→ CHALLENGES
1 – Answer these questions from the travel account:
(a) What was the temperature?
(b) How much did the homestay cost for the two of them?
(c) What did the dish that looked like papaya salad come with?
2 – Retype the travel account from "We had no tent, no" up to and including "to eat. Result.".
3 – List every item the travel account says the travelers had none of.

→ GIVEN TEXT
•••••
We had no tent, no sleeping bags and actually very little in the way of luggage at all. Certainly no food. Neither of us were too fussed. It wasn’t raining, the temperature was a perfect 24 degrees and we could perhaps kip with the ghosts in one of the many thousand year old ruins.

‘You can stay at a homestay’, the young man told us. ‘No problem’.

Apparently for 6 dollars for the two of us we could stay at a local home, and that is what we did. But first, food hunting. We were told there was a village nearby and we could find something to eat. Result.

We rode into a charming little farming village and found a small stall selling a very limited selection of local food, including something that looked like papaya salad with dried river prawns. As we drew up on the Honda the whole village stopped and stared at us as if we had landed in a flying saucer. The lady owner looked us up and down and we were covered from head to toe in red dust. I was wearing shorts and my light weight motorcycle jacket and my legs were absolutely caked in filth.
•••••
→ Visual layout records
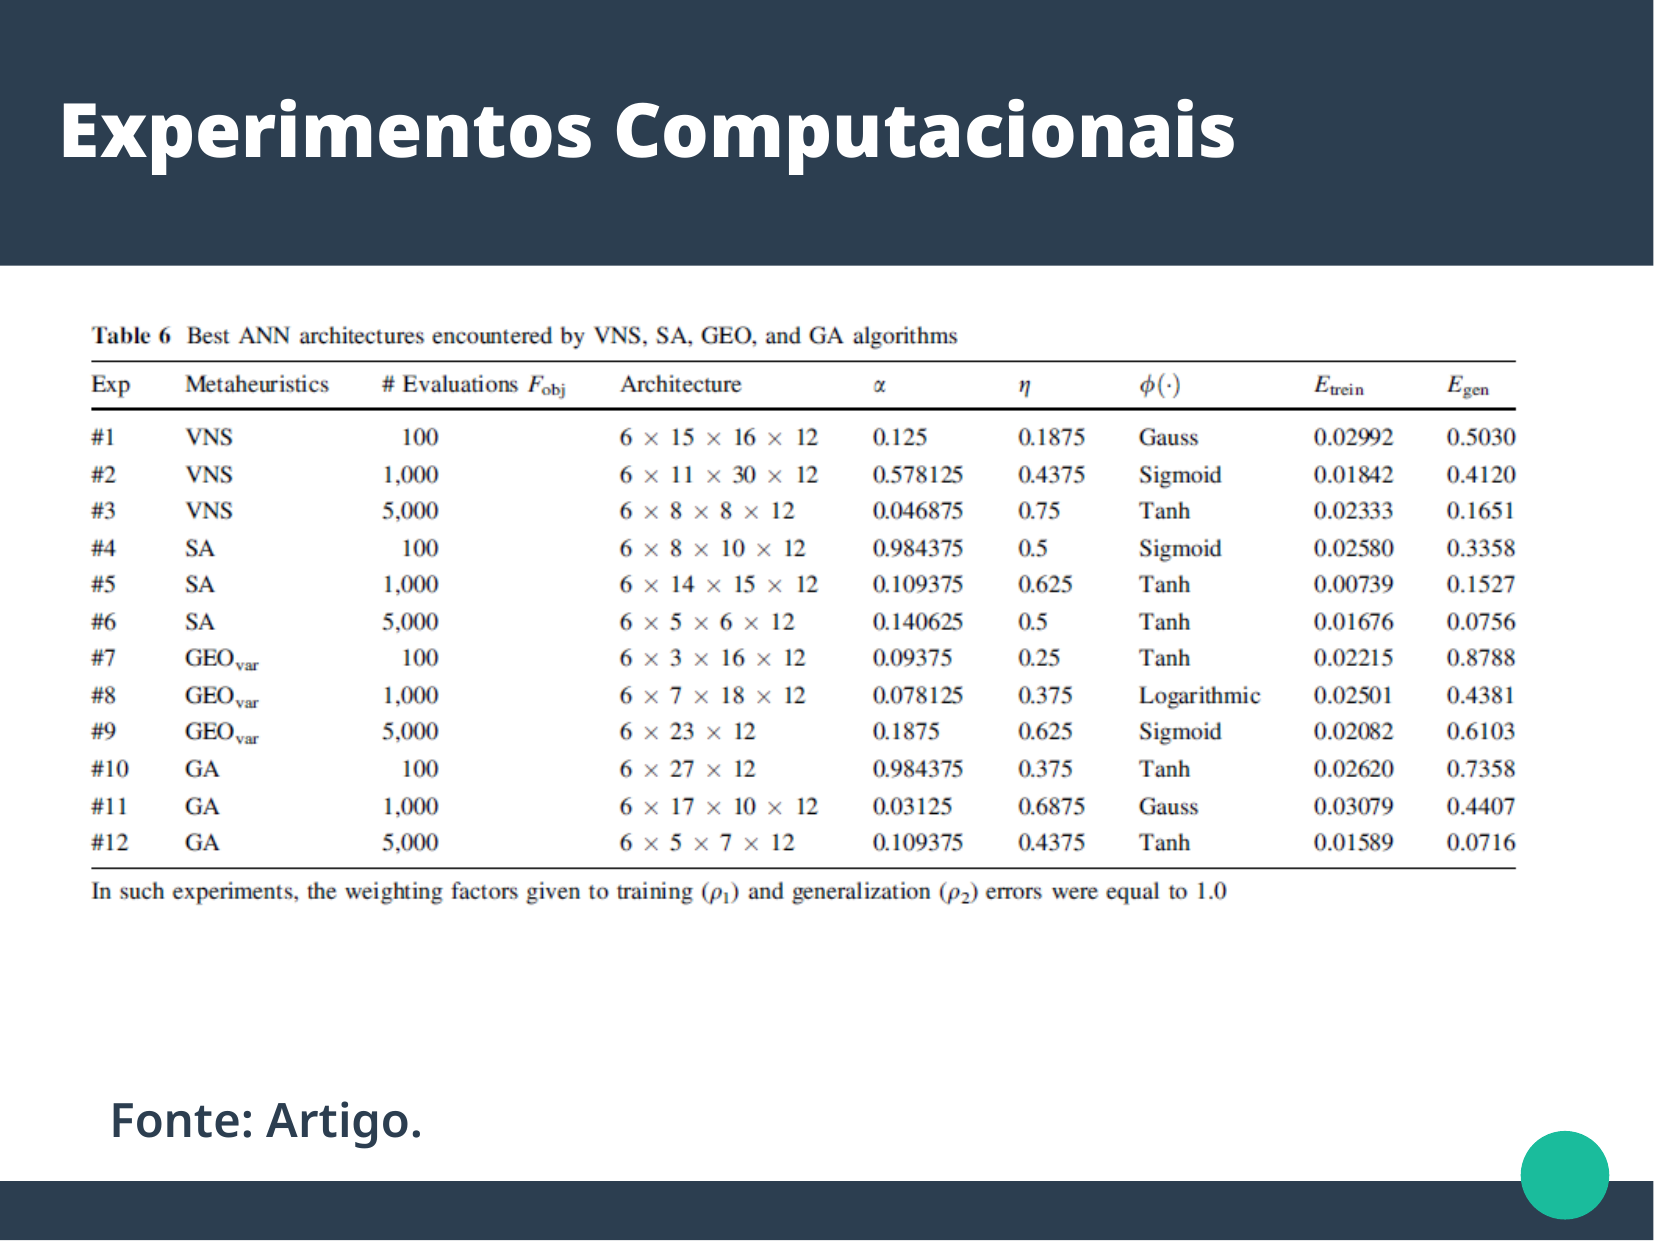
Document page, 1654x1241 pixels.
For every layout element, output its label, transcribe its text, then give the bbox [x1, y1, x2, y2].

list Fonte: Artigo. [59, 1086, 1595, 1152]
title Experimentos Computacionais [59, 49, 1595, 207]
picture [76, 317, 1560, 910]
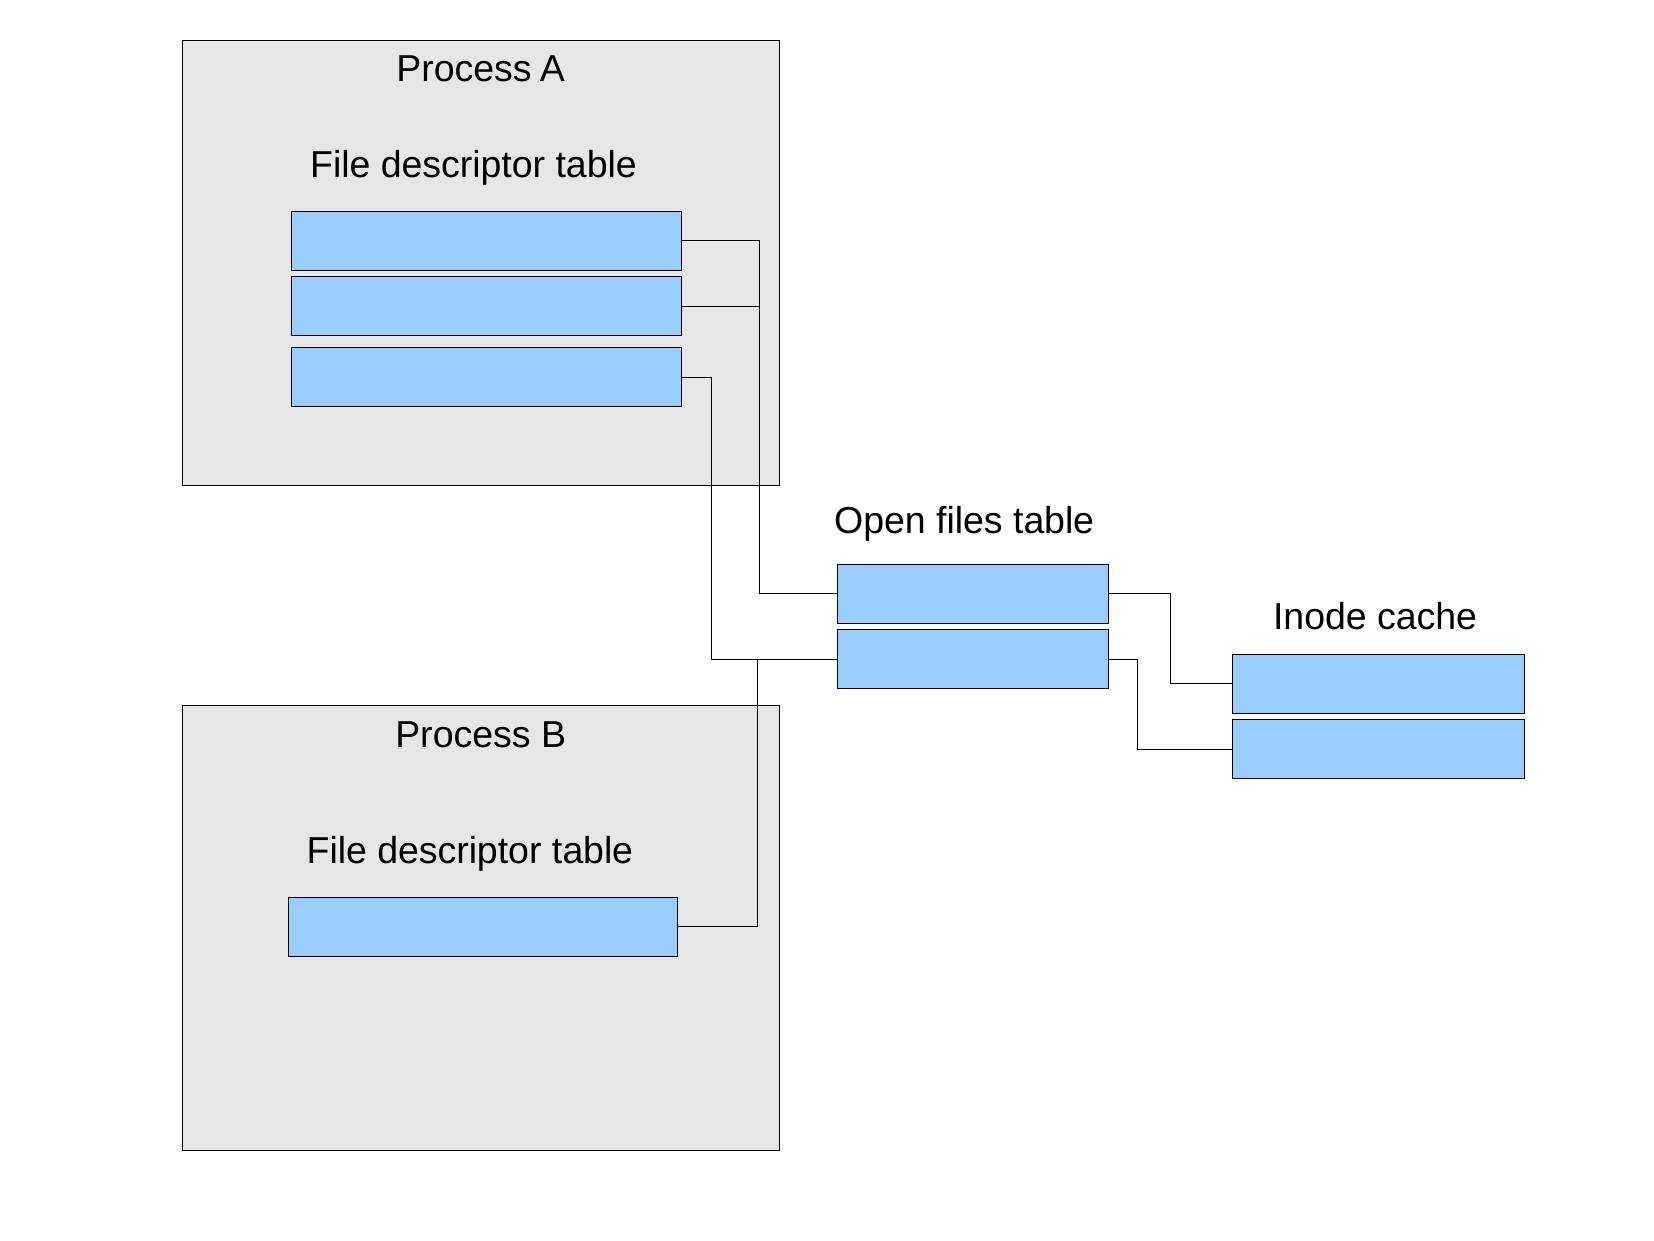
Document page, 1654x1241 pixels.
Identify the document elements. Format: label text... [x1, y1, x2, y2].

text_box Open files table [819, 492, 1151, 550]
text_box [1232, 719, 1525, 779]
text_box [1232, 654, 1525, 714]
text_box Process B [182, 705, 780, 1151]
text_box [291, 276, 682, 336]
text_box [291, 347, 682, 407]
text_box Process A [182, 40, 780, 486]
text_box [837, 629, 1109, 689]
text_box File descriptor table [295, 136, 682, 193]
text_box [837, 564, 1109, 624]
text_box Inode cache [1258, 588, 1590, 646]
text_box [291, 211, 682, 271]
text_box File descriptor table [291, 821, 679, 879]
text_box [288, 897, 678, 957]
•••••
→ SOLUTIONS TO THE TASKS
1 –
(a) 24 degrees
(b) 6 dollars
(c) Dried river prawns

2 –
We had no tent, no sleeping bags and actually very little in the way of luggage at all. Certainly no food. Neither of us were too fussed. It wasn’t raining, the temperature was a perfect 24 degrees and we could perhaps kip with the ghosts in one of the many thousand year old ruins.

‘You can stay at a homestay’, the young man told us. ‘No problem’.

Apparently for 6 dollars for the two of us we could stay at a local home, and that is what we did. But first, food hunting. We were told there was a village nearby and we could find something to eat. Result.

3 – Tent, sleeping bags, food